After his father-in-law began to lose his conversation skills and memory during a three-year battle with Alzheimer’s disease, Los Altos resident Elijah Woolery set about creating a way for seniors and their families to document stories that might otherwise be forgotten.

A product designer, engineer and photographer, Woolery developed Storied, an iPad application that records and preserves life experiences by creating mini-documentaries from user-provided photos, video and audio.

The idea for Storied evolved after Woolery spent nearly six months as a participant in a runway accelerator program funded by Eric Schmidt, former Google CEO and current executive chairman.

“Other apps seem tedious,” Woolery said. “This is made to be super easy to use for Alzheimer’s patients and their families.”

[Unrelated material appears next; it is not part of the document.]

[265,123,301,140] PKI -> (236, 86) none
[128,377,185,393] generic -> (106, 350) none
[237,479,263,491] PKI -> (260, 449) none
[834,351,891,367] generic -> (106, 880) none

Woolery and his project collaborator, Rylan Peery, developed the Storied app around the intuitive touch interface of the iPad, a user-friendly method for collecting stories one or two at a time.

Although gathering stories for future generations is the primary purpose of Storied, Woolery said he hopes the app will also enable Alzheimer’s patients to rekindle lost memories as they participate in the collection and viewing process.

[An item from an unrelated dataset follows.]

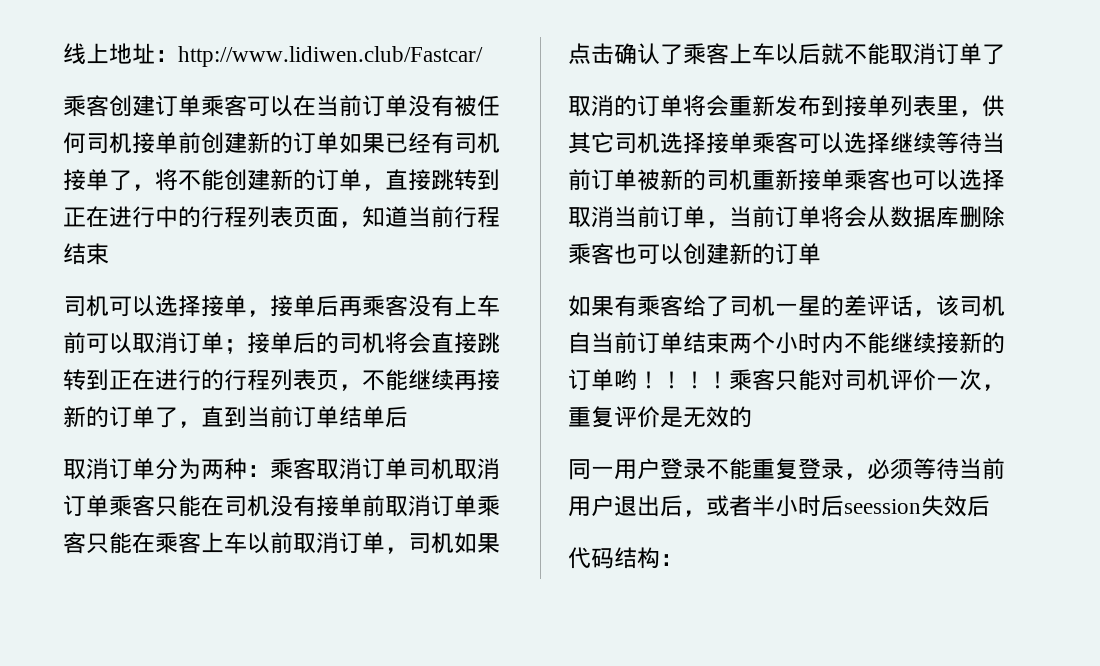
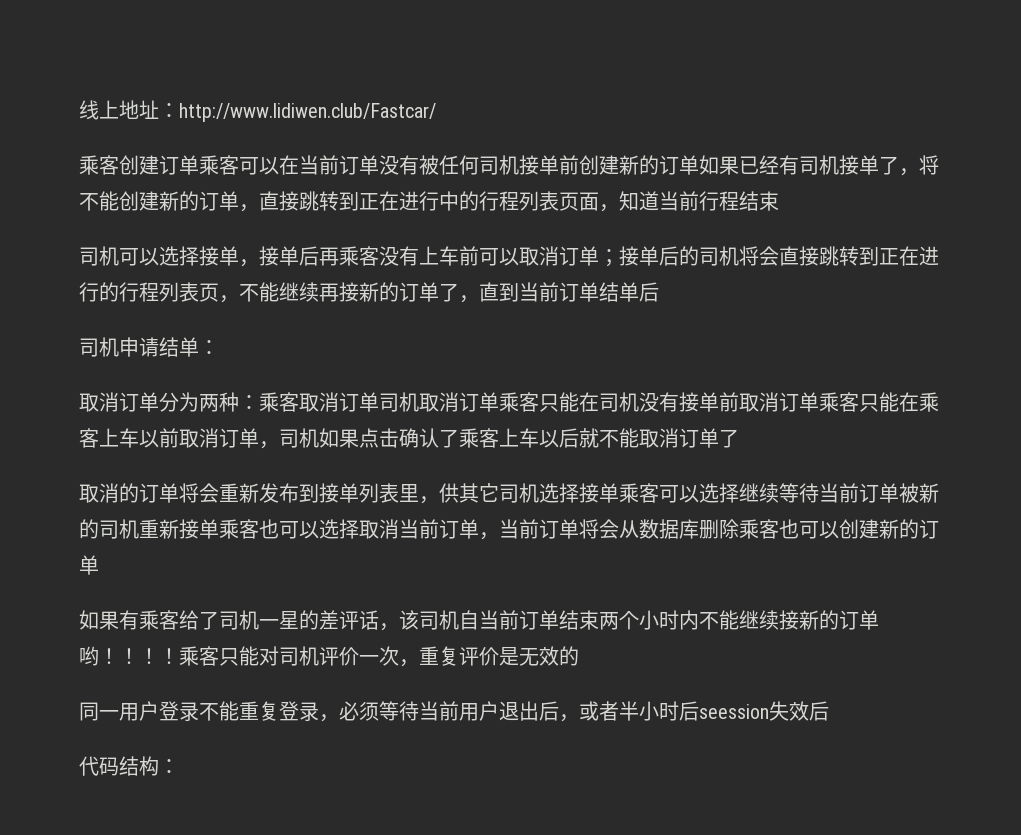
(408, 417) none -> [79,337,219,357] // 司机申请结单：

Woolery said his father-in-law seemed to recall more events from his past after browsing his Storied photo book.

Storied has received a positive reception, Woolery said, which helps balance the roller coaster of emotions that accompany the development of a new product.

“If you make a fantastic project, people will learn about it,” he said.

Although startup funding enabled Woolery to develop a business plan for Storied, he plans to raise additional money to launch the app. If he meets a $35,000 fundraising goal through Kickstarter – an online platform for project fundraising – the app could be ready for release through iTunes by the end of December.

The basic version of the Storied app will be free for download and can be upgraded to a premium membership for users who require more archive space, sharing features or help collecting stories. Woolery expects 40,000-50,000 users during the first year of distribution.